Well, I'm opposed to the release of Tcl 9.0 while it still contains testcase failures .... ;-)      (So, many thanks, @ashok!)

apnadkarni added on 2023-04-18 05:20:19: (text/x-fossil-plain)
Fixed, I think, by [079d2d5162]. Please review.

apnadkarni added on 2023-04-18 02:53:42: (text/x-fossil-plain)
Oops, last comment commit should link should have been [5995ca9b6c]

apnadkarni added on 2023-04-18 02:52:46: (text/x-markdown)
As of commit [] on trunk, io-75.{14,15} are still failing on Windows.


```
==== io-75.14 [gets] succesfully returns lines prior to error

        invalid utf-8 encoding [gets] continues in non-strict mode after error FAILED
==== Contents of test case:

    lappend res [gets $chan]
    lappend res [gets $chan]
    set status [catch {gets $chan} cres copts]
    lappend res $status $cres
    chan configure $chan -profile tcl8
    lappend res [gets $chan]
    lappend res [gets $chan]
    close $chan
    return $res

---- Result was:
{a\x0D} {b\x0D} 1 {error reading "file1a8aec7b500": invalid or incomplete multibyte or wide character} {c\xC0\x0D} {d\x0D}
---- Result should have been (glob matching):
a b 1 {error reading "*": invalid or incomplete multibyte or wide character} c\xC0 d
==== io-75.14 FAILED



==== io-75.15 invalid utf-8 encoding strict
    gets does not hang
    gets succeeds for the first two lines FAILED
==== Contents of test case:

    #Now try to read it with [gets]
    fconfigure $chan -encoding utf-8 -profile strict
    lappend res [gets $chan]
    lappend res [gets $chan]
    set status [catch {gets $chan} cres copts]
    lappend res $status $cres
    set status [catch {gets $chan} cres copts]
    lappend res $status $cres
        chan configure $chan -translation binary
        set data [read $chan 4]
        foreach char [split $data {}] {
                scan $char %c ord
                lappend res [format %x $ord]
        }
    fconfigure $chan -encoding utf-8 -profile strict
        lappend res [gets $chan]
        lappend res [gets $chan]
    return $res

---- Result was:
hello AB 1 {error reading "file1a8aecf4570": invalid or incomplete multibyte or wide character} 1 {error reading "file1a8aecf4570": invalid or incomplete multibyte or wide character} 43 44 c0 40 {EF\x0D} {GHI\x0D}
---- Result should have been (glob matching):
hello AB 1 {error reading "*": invalid or incomplete multibyte or wide character} 1 {error reading "*": invalid or incomplete multibyte or wide character} 43 44 c0 40 EF GHI
==== io-75.15 FAILED

```

pooryorick added on 2023-04-16 23:24:54: (text/x-fossil-wiki)
I am opposed to the release of Tcl 8.7 because it has a different alphabet for
string values than Tcl 9 does, and releasing it will do more harm than good.
Therefore I'm unlikely to spend much time maintaining it.  I'd rather see it
die an immediate death.

pooryorick added on 2023-04-16 13:14:12: (text/x-fossil-wiki)
I believe commit [7015a9d04911e483] fixes the issue with 75.14 on Windows.

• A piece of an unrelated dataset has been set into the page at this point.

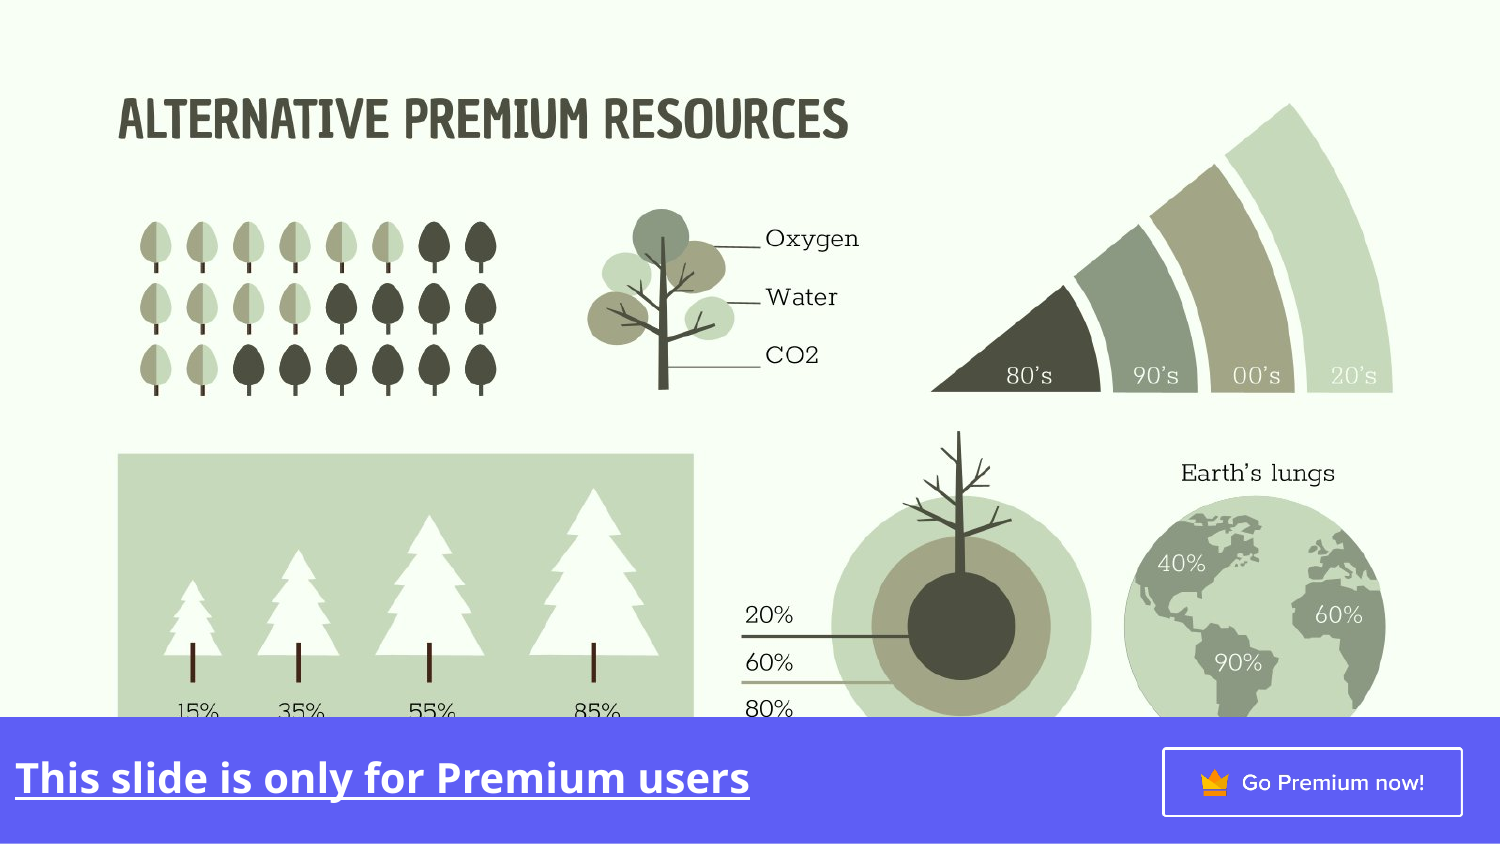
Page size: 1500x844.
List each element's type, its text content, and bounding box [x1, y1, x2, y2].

picture [0, 0, 1500, 717]
picture [1162, 747, 1463, 817]
text_box This slide is only for Premium users [0, 717, 1500, 844]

jan.nijtmans added on 2023-04-16 09:31:31: (text/x-fossil-wiki)
This change broke the build on Windows, see: [https://github.com/tcltk/tcl/actions/runs/4706656812/jobs/8348035149]

2nd remark: Tcl 8.7 has "-profile strict" too, so this should be backported to 8.7 too. Even better: you should develop the fix on 8.7 and forward-merge to 9.0 then.

pooryorick added on 2023-04-15 11:57:23: (text/x-fossil-wiki)
Fixed in [d481d08ed9].  This commit also ensures that position in file does not change when <code>gets</code> returns an error.